I think I told someone I wanted to play like Old Crow and Scruggs, because I thought those were names that would be the easiest to define, and so I was steered toward a resonator banjo better suited to bluegrass. I had no idea what old-time was or that there was any other way to play the banjo besides that rolling three-finger picking of "Foggy Mountain Breakdown."

Little did I know that when people asked me what "style" I wanted to play, they were referring to the very different methods those players used to get the sounds I heard, from various up-picking styles to clawhammer.

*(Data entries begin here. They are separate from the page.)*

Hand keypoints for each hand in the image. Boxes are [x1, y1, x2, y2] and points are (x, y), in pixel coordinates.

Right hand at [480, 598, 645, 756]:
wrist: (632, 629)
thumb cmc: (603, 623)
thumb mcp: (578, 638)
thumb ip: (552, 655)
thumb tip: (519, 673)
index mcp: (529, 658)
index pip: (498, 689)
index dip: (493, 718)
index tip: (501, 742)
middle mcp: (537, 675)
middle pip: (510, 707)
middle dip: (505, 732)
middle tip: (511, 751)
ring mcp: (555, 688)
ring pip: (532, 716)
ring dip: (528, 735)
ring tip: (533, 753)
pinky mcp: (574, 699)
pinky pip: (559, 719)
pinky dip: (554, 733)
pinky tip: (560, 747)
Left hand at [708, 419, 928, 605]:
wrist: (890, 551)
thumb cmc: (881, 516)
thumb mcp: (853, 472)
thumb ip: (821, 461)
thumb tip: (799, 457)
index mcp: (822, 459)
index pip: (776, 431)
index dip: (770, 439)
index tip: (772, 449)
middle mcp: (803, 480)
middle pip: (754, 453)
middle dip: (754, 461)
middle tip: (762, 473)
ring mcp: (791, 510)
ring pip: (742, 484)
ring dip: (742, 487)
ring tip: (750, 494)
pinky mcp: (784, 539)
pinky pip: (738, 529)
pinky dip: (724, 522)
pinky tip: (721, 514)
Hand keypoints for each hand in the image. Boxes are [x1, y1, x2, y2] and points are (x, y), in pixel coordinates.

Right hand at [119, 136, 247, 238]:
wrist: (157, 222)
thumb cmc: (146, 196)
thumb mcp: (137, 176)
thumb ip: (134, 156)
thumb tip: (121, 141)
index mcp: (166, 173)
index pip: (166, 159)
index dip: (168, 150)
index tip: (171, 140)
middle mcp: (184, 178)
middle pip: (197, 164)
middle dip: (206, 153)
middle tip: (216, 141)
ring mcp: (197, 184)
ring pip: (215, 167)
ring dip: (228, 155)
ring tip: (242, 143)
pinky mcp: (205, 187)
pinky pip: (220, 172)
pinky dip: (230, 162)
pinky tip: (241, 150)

I spent about six months or so working through a bluegrass instructional book and feeling discouraged that I couldn't get the tunes to sound right. Then, I met my wife (another big anniversary coming up!), and the banjo hid in its case until the winter. It was during this hiatus that I finally learned the difference between bluegrass and old-time, three-finger picking and clawhammer. I decided then to renew my pursuit of learning the banjo, and I haven't looked back since.

A year later, I bought my current banjo for Christmas (see photo above) and started attending a local old-time session. The banjo has taken me on quite a journey over the past decade. I've met all sorts of good, good people. I've attended numerous local festivals, and I even started this blog.

A Funny Side Note 

One of the main reasons I was so concerned about not giving up on the banjo was because I had played guitar in high school, but I quit after a couple years. I didn't have the dedication to stick with it. I was too concerned with trying to sound like the guys in bands I was watching every week at places like the Euro Gyro, The Mantis and elsewhere in Kent, Ohio, my hometown.

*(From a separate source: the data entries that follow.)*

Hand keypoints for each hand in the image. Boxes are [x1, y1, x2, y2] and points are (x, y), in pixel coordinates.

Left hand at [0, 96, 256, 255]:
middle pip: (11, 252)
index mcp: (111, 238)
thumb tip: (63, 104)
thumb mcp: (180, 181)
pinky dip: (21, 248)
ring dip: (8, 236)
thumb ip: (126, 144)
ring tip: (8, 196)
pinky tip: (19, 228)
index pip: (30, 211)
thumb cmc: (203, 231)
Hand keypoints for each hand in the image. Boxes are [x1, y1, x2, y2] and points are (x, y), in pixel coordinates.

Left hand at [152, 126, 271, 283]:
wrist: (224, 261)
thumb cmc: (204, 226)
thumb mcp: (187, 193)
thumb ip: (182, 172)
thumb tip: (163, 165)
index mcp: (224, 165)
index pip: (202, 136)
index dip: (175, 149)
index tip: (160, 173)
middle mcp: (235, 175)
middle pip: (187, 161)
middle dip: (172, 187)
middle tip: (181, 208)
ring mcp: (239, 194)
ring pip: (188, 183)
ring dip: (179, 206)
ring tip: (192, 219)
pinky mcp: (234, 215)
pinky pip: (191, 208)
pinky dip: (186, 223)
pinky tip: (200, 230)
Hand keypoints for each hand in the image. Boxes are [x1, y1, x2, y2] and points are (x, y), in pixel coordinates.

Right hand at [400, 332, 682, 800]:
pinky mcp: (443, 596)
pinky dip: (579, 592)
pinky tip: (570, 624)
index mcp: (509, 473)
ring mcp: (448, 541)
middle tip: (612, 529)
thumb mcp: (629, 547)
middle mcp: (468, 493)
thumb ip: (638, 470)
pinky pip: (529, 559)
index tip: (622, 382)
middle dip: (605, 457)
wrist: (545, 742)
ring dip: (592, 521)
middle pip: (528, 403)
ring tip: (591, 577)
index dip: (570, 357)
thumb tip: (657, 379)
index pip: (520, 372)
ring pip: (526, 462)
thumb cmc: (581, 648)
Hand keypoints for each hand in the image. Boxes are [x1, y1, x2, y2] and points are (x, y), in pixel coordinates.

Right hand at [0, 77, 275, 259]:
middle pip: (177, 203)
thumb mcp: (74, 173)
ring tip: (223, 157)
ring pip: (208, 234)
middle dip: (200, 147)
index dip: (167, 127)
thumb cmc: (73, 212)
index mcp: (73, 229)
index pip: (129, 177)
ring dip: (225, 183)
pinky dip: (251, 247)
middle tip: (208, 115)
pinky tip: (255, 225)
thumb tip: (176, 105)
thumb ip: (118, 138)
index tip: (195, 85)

I always regretted not sticking with the guitar. I didn't want to be saying the same thing about the banjo. I always thought 10 years sounded like a long time to be playing an instrument. Now, it hardly feels like any time at all.

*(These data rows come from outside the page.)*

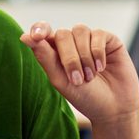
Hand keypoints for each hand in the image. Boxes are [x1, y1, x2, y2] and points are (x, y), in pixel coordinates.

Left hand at [20, 23, 138, 126]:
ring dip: (84, 56)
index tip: (37, 37)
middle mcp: (73, 42)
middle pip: (62, 34)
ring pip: (80, 30)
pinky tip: (102, 68)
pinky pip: (98, 34)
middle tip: (77, 80)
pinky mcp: (109, 40)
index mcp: (56, 51)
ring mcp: (91, 39)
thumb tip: (24, 36)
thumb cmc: (84, 97)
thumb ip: (44, 57)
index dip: (39, 29)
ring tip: (90, 77)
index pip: (43, 31)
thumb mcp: (60, 79)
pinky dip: (97, 52)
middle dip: (69, 57)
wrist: (114, 109)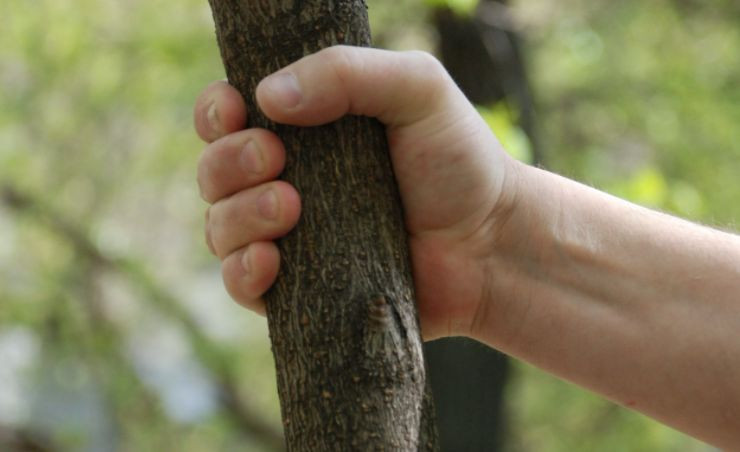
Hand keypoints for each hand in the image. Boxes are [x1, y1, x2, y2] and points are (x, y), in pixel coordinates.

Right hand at [194, 46, 519, 339]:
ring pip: (219, 227)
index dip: (215, 112)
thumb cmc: (458, 161)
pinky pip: (240, 286)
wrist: (490, 244)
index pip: (228, 118)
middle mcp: (286, 182)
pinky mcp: (299, 291)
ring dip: (237, 214)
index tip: (235, 110)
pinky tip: (269, 260)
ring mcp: (289, 239)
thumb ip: (348, 74)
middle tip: (276, 159)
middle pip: (213, 172)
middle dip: (228, 162)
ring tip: (289, 207)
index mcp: (304, 132)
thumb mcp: (416, 90)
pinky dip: (241, 272)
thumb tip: (267, 96)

After college, I moved to Akron, Ohio. When I attended my first old-time jam, with my Recording King banjo in hand, it was at that same Euro Gyro in Kent. The jam had started the year I graduated high school at a nearby coffee shop, Brady's Cafe, where I used to hang out and study as a student at Kent State University.

Anytime there was an open mike night or some group was about to start playing music at Brady's, I would pack up and leave. I'm sure I just missed out on being introduced to old-time music a good 10 years earlier than I was because I left to find a quieter place to work. Talk about missed opportunities!

No matter. I found the music exactly when I was ready, and I can truly say I'm better off for it.